Task prompt: Edit the stretch from the line containing "family: Polypodiaceae" through the line containing "locality: La Pampa, Rio Tavara" so that "collectors" reads "collected by", and give only those lines with nothing else changed.

Supplied entries:
▬▬▬
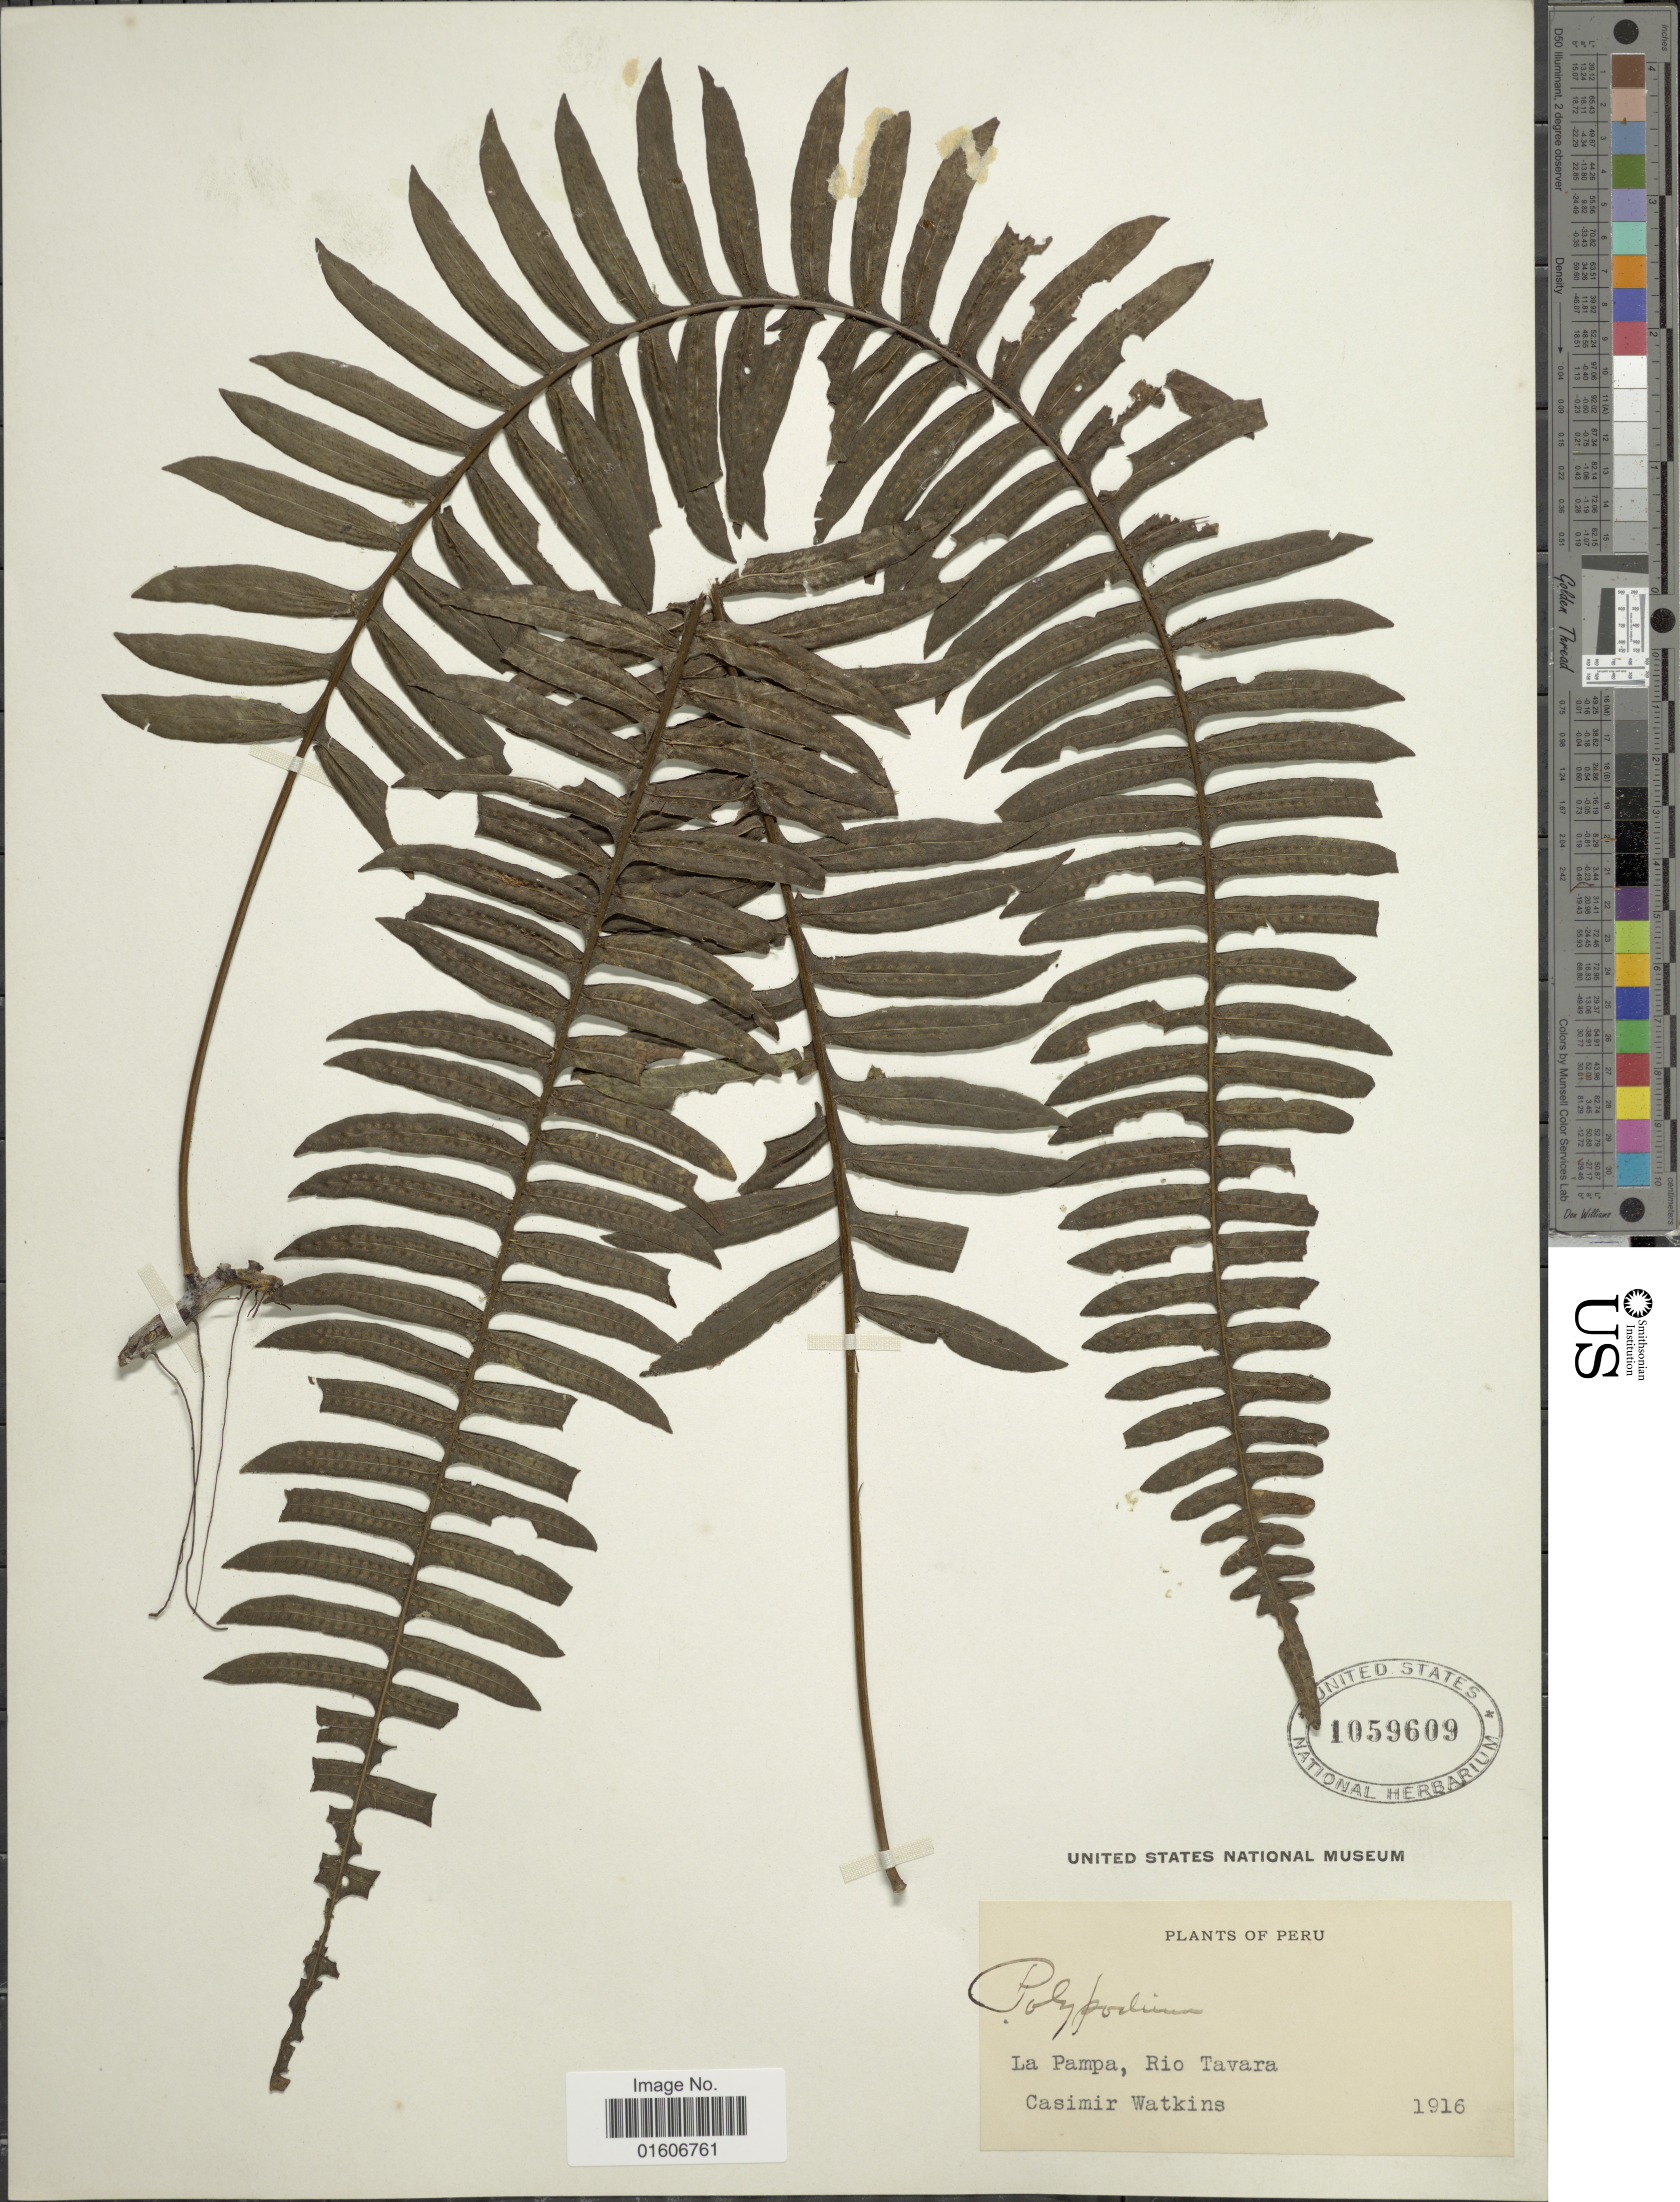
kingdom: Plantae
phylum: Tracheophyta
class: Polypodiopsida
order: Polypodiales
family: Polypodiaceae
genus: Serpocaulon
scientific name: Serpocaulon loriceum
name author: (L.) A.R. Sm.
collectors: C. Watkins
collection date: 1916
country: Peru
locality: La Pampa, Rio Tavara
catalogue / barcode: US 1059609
▬▬▬
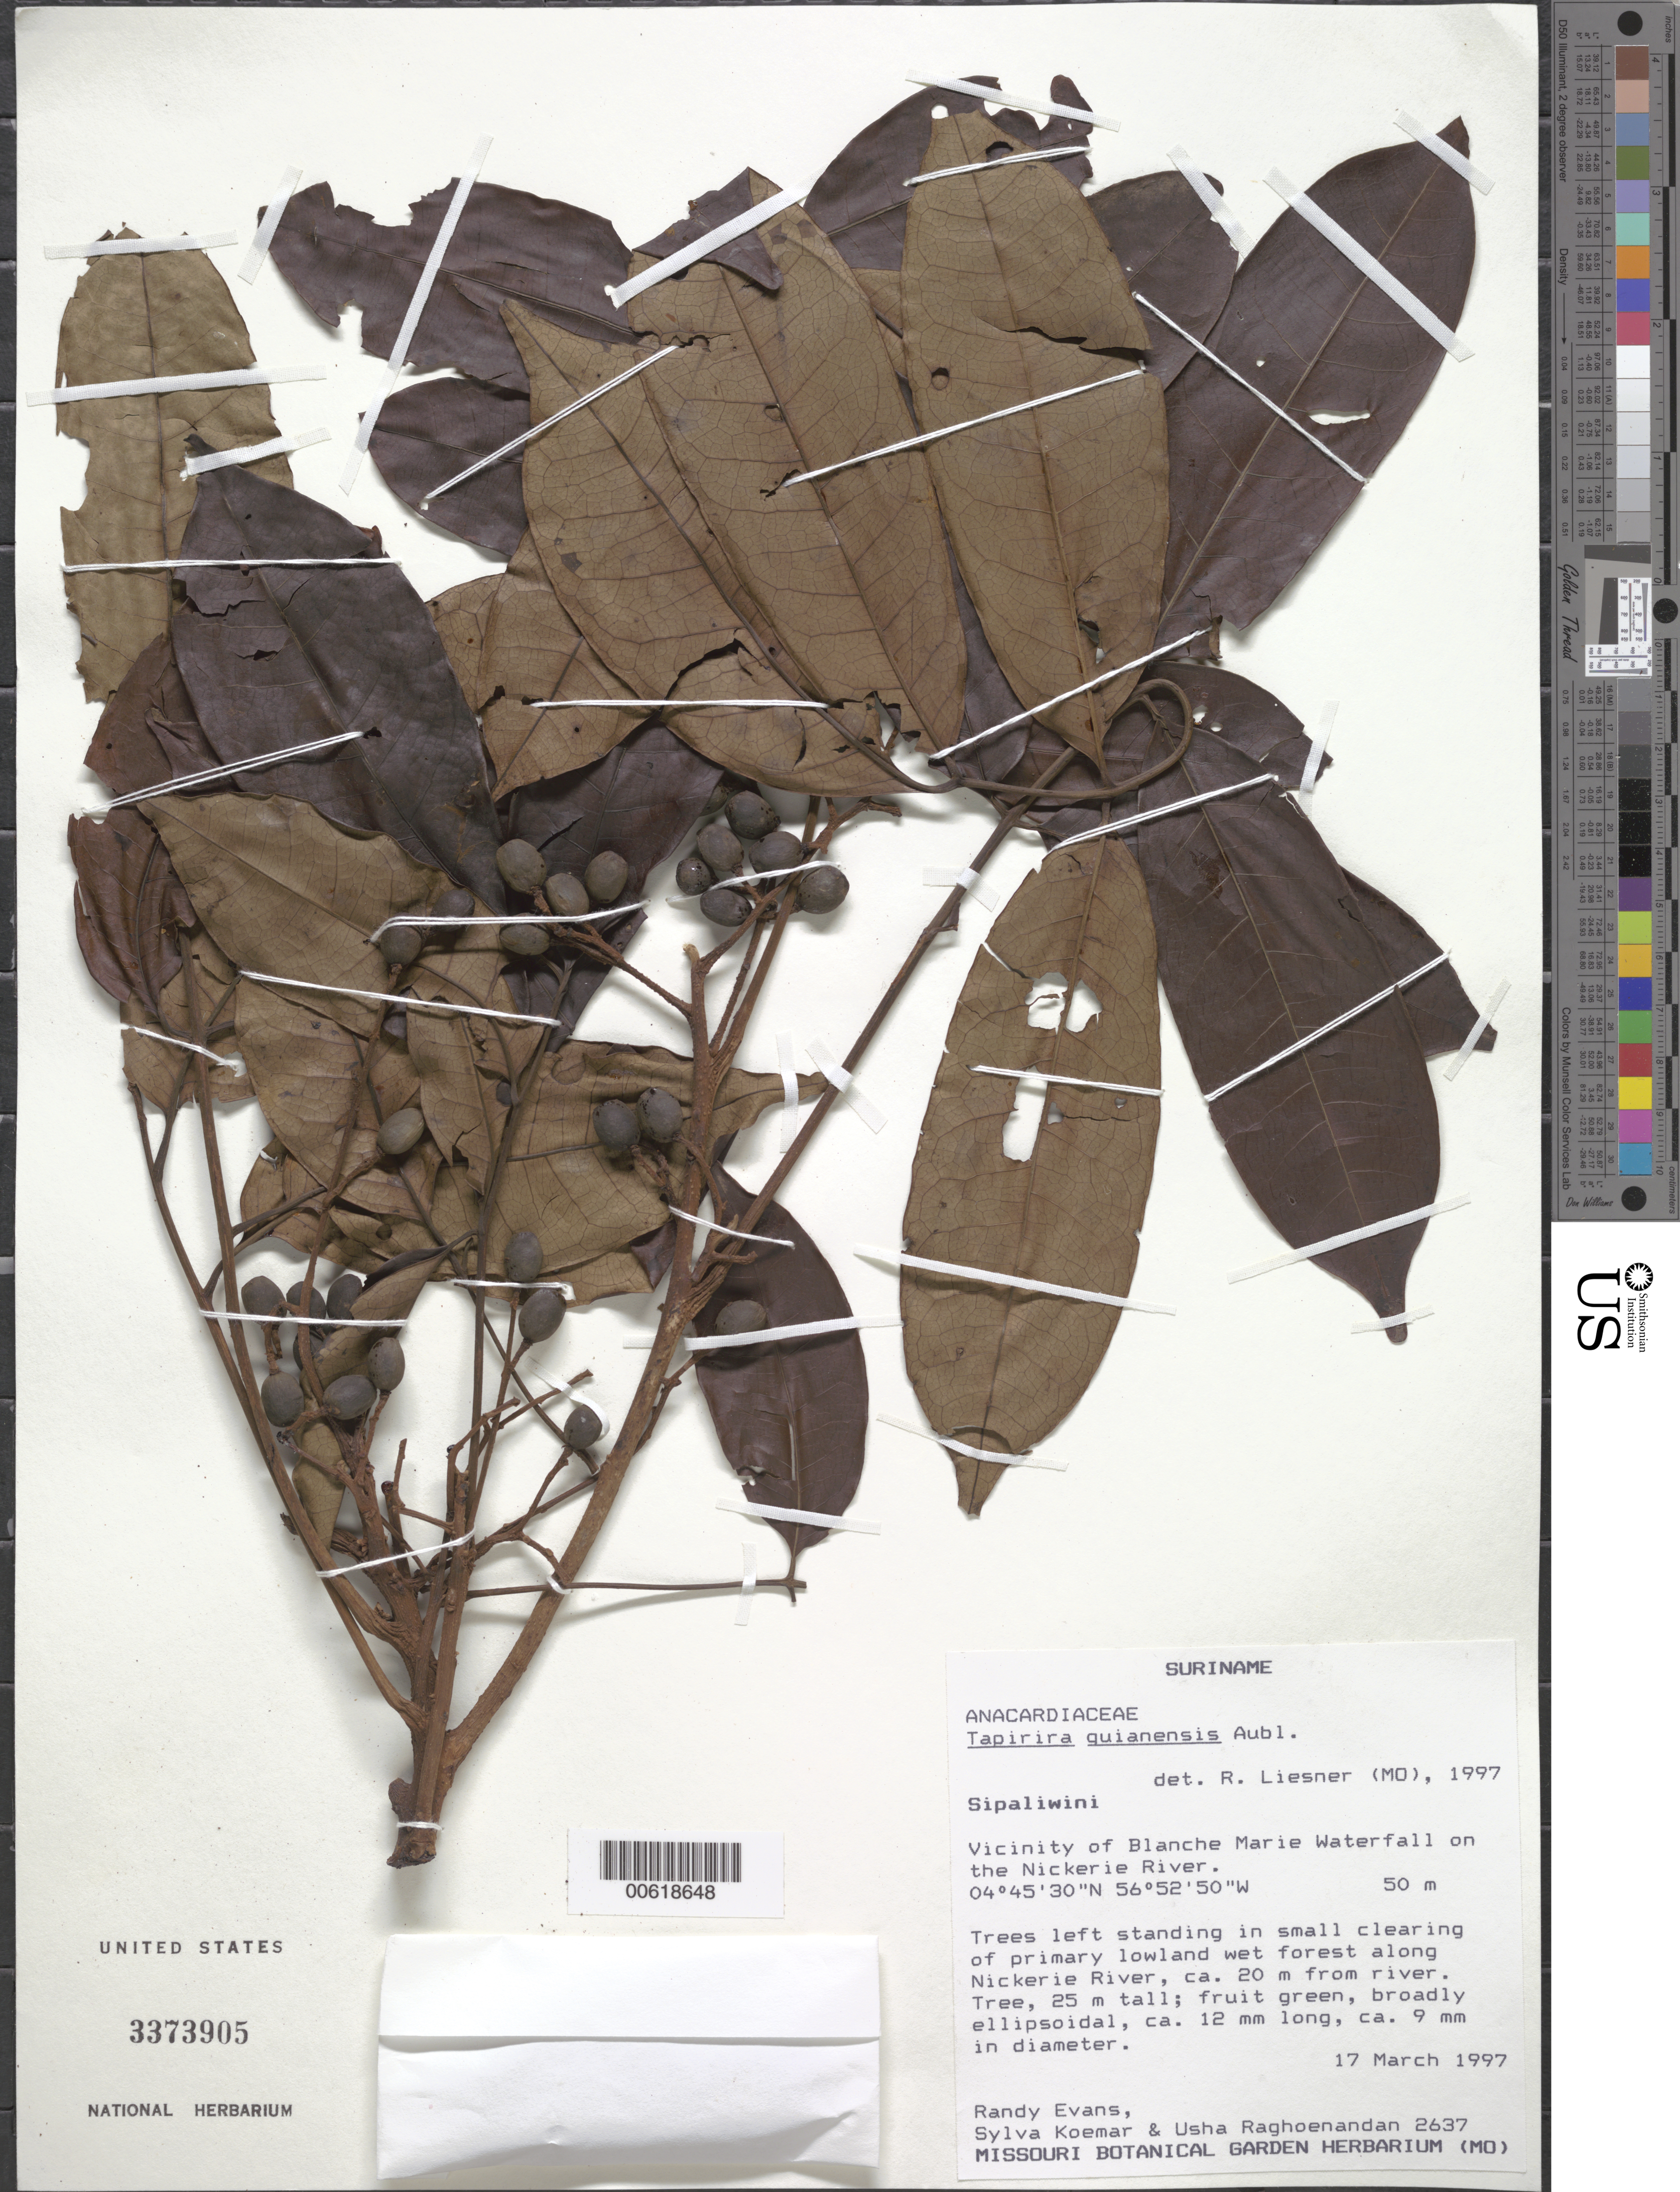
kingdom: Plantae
▬▬▬
Final answer:
family: Polypodiaceae
genus: Serpocaulon
scientific name: Serpocaulon loriceum
name author: (L.) A.R. Sm.
collected by: C. Watkins
collection date: 1916
country: Peru
locality: La Pampa, Rio Tavara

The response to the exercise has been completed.